The cave was once used by Geghard clerics who devoted themselves to an
ascetic life.
According to spiritual father of Geghard priest Ter Petros Malyan, there are
about 150 caves in the neighboring mountains of the church. There was a time
when these caves served clerics for a hermitage. They says there is even a
cave where Saint Grigor the Illuminator would live as a hermit.

Mountain-side solitude
According to Father Petros, these caves used to serve not only spiritual but
also defensive purposes. Armenian historian of 17th century Arakel
Davrizhetsi also bears record to that fact writing that during military
campaigns of Shah Abbas villagers were taking refuge in Tchgnavor’s Zagha.

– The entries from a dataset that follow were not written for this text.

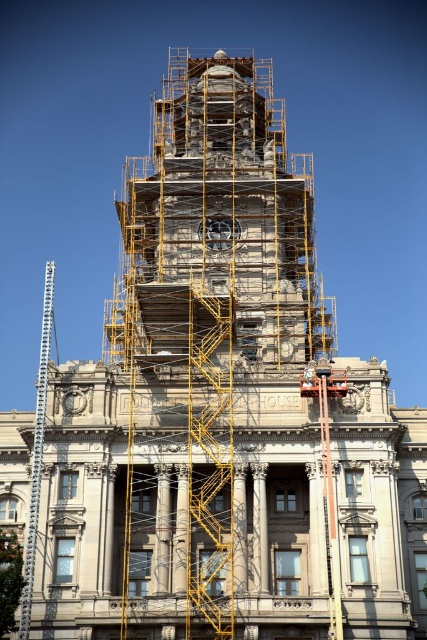
Question: Which of the following is the farthest from the observer?

Choices:
 (A) (310, 385)
 (B) (114, 340)

Answer: (B)

Question: Is stone scaffolding at center smaller than yellow metal scaffolding at center?

Choices:
 (A) no
 (B) yes

Answer: (A)

Question: Which point is farther from the camera taking this photo?

Choices:
 (A) (256, 252)
 (B) (224, 470)
 (C) (306, 380)

Answer: (A)

Question: Does stone scaffolding at center appear on the right side of yellow metal scaffolding at center?

Choices:
 (A) no
 (B) yes

Answer: (B)

Question: Which object appears closest to the camera in this image?

Choices:
 (A) yellow metal scaffolding at center
 (B) white hard hat at center
 (C) stone scaffolding at center

Answer: (A)

Question: Can you confirm if yellow metal scaffolding at center is thinner than white hard hat at center?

However, cunning Persians burnt wet grass below the cave and smoke choked
women and children hiding in the cave. ”There were strange smiles on the
faces of choked people as if they were favored with eternal rest,” writes
the historian.
Of course, today this sad story has been forgotten and people hide in
Tchgnavor’s Zagha not from enemies but simply to escape from sun and
pollution and the routine life of the city.
For getting to the cave you have to walk a long road leading through thorny
briar bushes and over a stony river. If you can successfully overcome the
path then you reach the real challenge of climbing over the rock to reach
the cave entrance. The mania of reaching the cave fills even the most coward
visitors with courage. Regular visitors to the cave made the path easier in
some measure. They dug foot prints in the ground and fixed rope for safety
next to a 20 centimeter wide path leading over the rock.
After a few mountaineering jumps the rock is conquered and the huge cave,
which looked like a small hole when looking at it from afar, is before your
eyes with all of its beauty.
The cave is divided into several parts and only the first part is natural
while others were dug by visitors. Walls and ceiling of the middle-sized
rooms are completely covered in engraved graffiti, such as: ”One has to
have more power to live than to die”.
There was a time when clerics tasted that power of faith and life, isolating
themselves from comfortable life and settling down in this cave.

Big cave, small journalist
Robert Hovsepyan believes that in this cave people really experience new
feelings of self-assessment and self-knowledge and begin to look at life
with new standards.
”Many people like to visit this place. Sometimes it even happens when there
is no place to stay here,” says Hovsepyan, who passes through 40 centimeter
wide openings in the rock with the abyss below, as if walking around in his
house.
A most peculiar part of the cave is a place like a chair located on the edge
of rock fragment. It is a narrow ”armchair” dug in the rock, in which only
thin people can sit. The whole ”armchair” is in the air and it is
connected with the rock only by a small part. Its upper part pushes out
arch-wise and gives its guest a feeling of aloneness. This stone seat is
also an echo chamber sending even whispers circling back around its guest’s
ears. Perhaps it was meant for praying?
Almost every day guests go to Tchgnavor’s Zagha.
Varduhi Zohrabyan, a waitress at a café on the road to the cave says
tourists visiting them are very interested in that cave and even old
tourists venture to climb it.
”Every time I feel proud when foreigners say words of praise about our
Geghard and I also feel happy when they pay attention to the cave too,”
says Zohrabyan. “What do we have except for these beautiful, wonderful
monuments? We should be represented to the world by them.”